- Location of Carbon in Clay County, Indiana.
- Coordinates: 39°35′56″N 87°6′27″W﻿ / ﻿39.59889°N 87.10750°W
- Country: United States
- State: Indiana
- County: Clay
- Township: Van Buren
- Founded: 1870
- Incorporated: 1875

Area
- • Total: 0.15 sq mi (0.39 km^{2})
- • Land: 0.15 sq mi (0.39 km^{2})
- • Water: 0 sq mi (0.00 km^{2})
- Elevation: 690 ft (210 m)

Population (2020)
- • Total: 263
- • Density: 1,767.2/sq mi (682.31/km^{2})
- Time zone: UTC-5 (EST)
- • Summer (DST): UTC-5 (EST)
- ZIP code: 47837
- Area code: 812
- FIPS code: 18-10198
- GNIS feature ID: 0432123
- Website: townofcarbon.com

= Carbon, Indiana =

Carbon is a town in Van Buren Township, Clay County, Indiana, United States. The population was 263 at the 2020 census. It is part of the Terre Haute Metropolitan Statistical Area.

==History==
Carbon had its start by the building of the railroad through that territory. A post office was established at Carbon in 1870. It was named after the Carbon Coal Company.

==Geography==
Carbon is located at (39.598974, -87.107510) and according to the 2010 census has a total area of 0.16 sqmi, all land.

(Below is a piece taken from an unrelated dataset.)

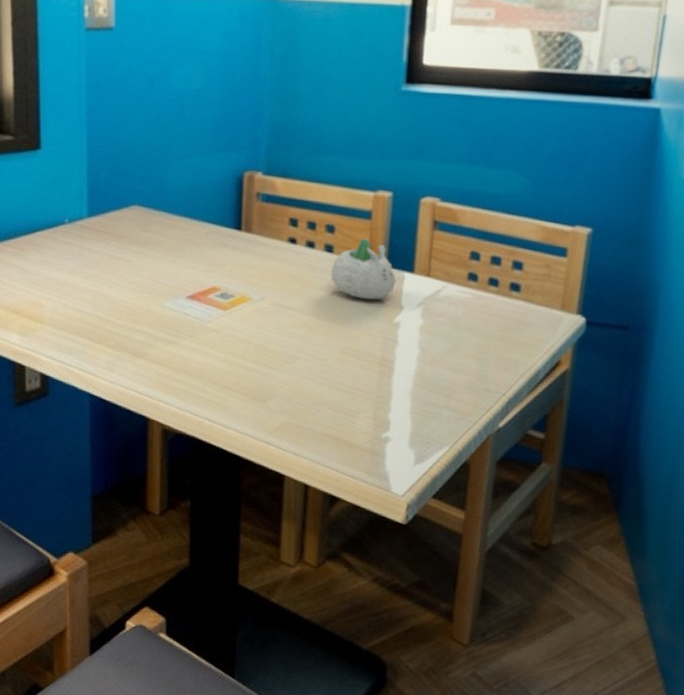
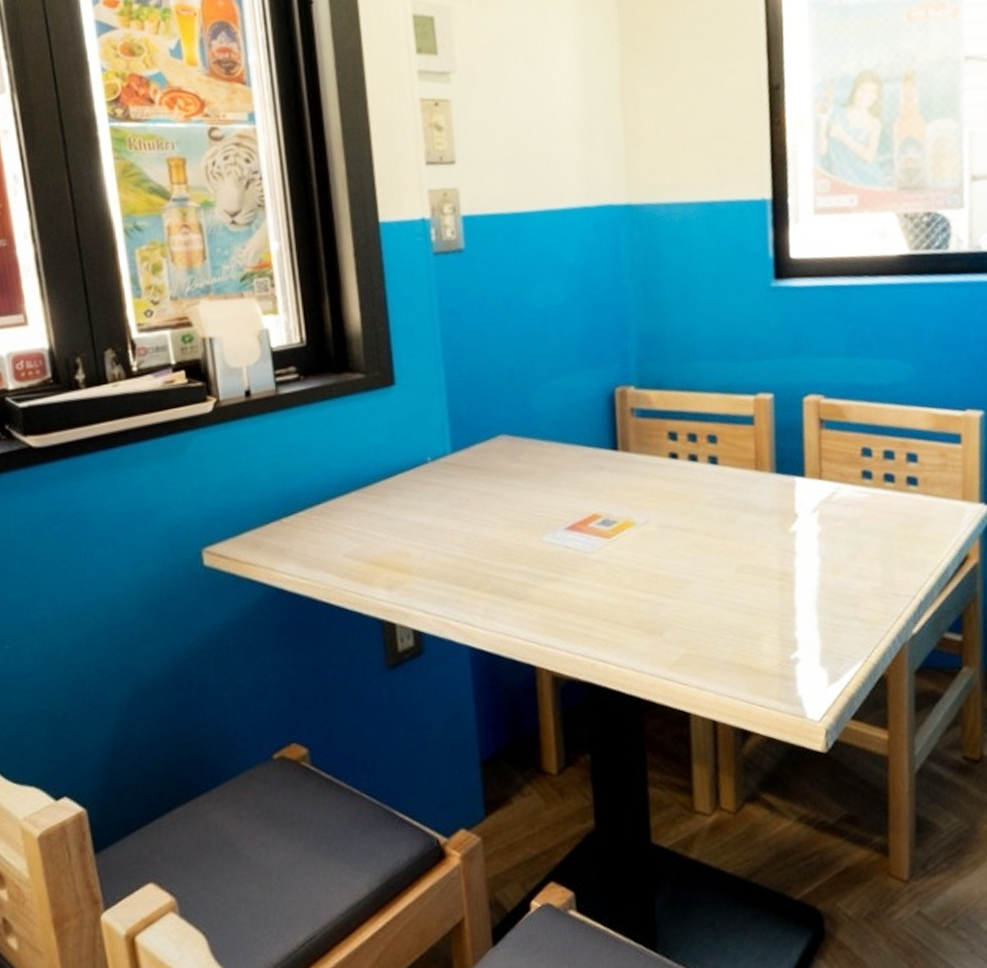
succulent planter: present [331,238,396,300] -> none [717,445,787,511]

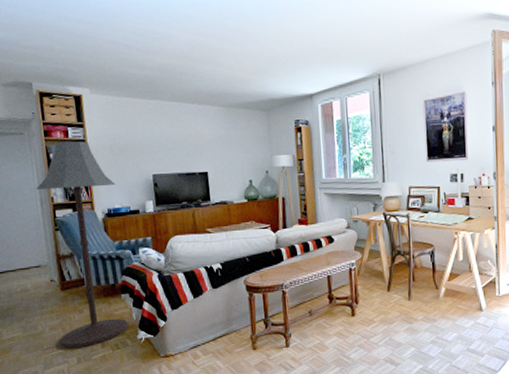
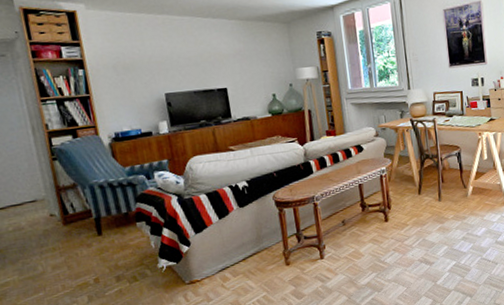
floor lamp: present [36,140,128,349] -> none [25,61,146,288]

A smaller settlement, identified on old maps as either South Carbon or Pontiac, stood on the south edge of town near what is now the intersection of Poplar Street and County Road 1400 North.

==Demographics==

Historical population
| Census | Pop. | Note | %± |
| 1880 | 600 |  | — |
| 1890 | 521 |  | −13.2% |
| 1900 | 951 |  | 82.5% |
| 1910 | 493 |  | −48.2% |
| 1920 | 572 |  | 16.0% |
| 1930 | 476 |  | −16.8% |
| 1940 | 510 |  | 7.1% |
| 1950 | 480 |  | −5.9% |
| 1960 | 409 |  | −14.8% |
| 1970 | 344 |  | −15.9% |
| 1980 | 307 |  | −10.8% |
| 1990 | 350 |  | 14.0% |
| 2000 | 334 |  | −4.6% |
| 2010 | 397 |  | 18.9% |
| 2020 | 263 |  | −33.8% |
U.S. Decennial Census

===2010 census===
As of the census of 2010, there were 397 people, 138 households, and 98 families living in the town. The population density was 2481.3 PD/sqmi. There were 165 housing units at an average density of 1031.3 /sqmi. The racial makeup of the town was 96.7% White, 2.3% from other races, and 1.0% from two or more races. Hispanic or Latino of any race were 3.0% of the population.

There were 138 households, of which 41.3% had children under the age of 18 living with them, 55.8% were married couples living together, 8.7% had a female householder with no husband present, 6.5% had a male householder with no wife present, and 29.0% were non-families. 21.0% of all households were made up of individuals, and 9.4% had someone living alone who was 65 years of age or older. The average household size was 2.88 and the average family size was 3.40.

The median age in the town was 35.6 years. 30.7% of residents were under the age of 18; 7.3% were between the ages of 18 and 24; 26.4% were from 25 to 44; 26.4% were from 45 to 64; and 9.1% were 65 years of age or older. The gender makeup of the town was 50.6% male and 49.4% female.

===2000 census===
As of the census of 2000, there were 334 people, 122 households, and 86 families living in the town. The population density was 2,109.4 PD/sqmi. There were 136 housing units at an average density of 858.9 /sqmi. The racial makeup of the town was 99.70% White, and 0.30% from two or more races. Hispanic or Latino of any race were 1.20% of the population.

There were 122 households, out of which 41.8% had children under the age of 18 living with them, 54.1% were married couples living together, 12.3% had a female householder with no husband present, and 29.5% were non-families. 25.4% of all households were made up of individuals, and 8.2% had someone living alone who was 65 years of age or older. The average household size was 2.74 and the average family size was 3.28.

In the town, the population was spread out, with 31.4% under the age of 18, 10.5% from 18 to 24, 30.5% from 25 to 44, 16.5% from 45 to 64, and 11.1% who were 65 years of age or older. The median age was 30 years. For every 100 females, there were 92.0 males. For every 100 females age 18 and over, there were 94.1 males.

The median income for a household in the town was $35,208, and the median income for a family was $37,656. Males had a median income of $25,341 versus $22,500 for females. The per capita income for the town was $13,089. About 15.5% of families and 14.8% of the population were below the poverty line, including 14.3% of those under age 18 and 24.2% of those age 65 or over.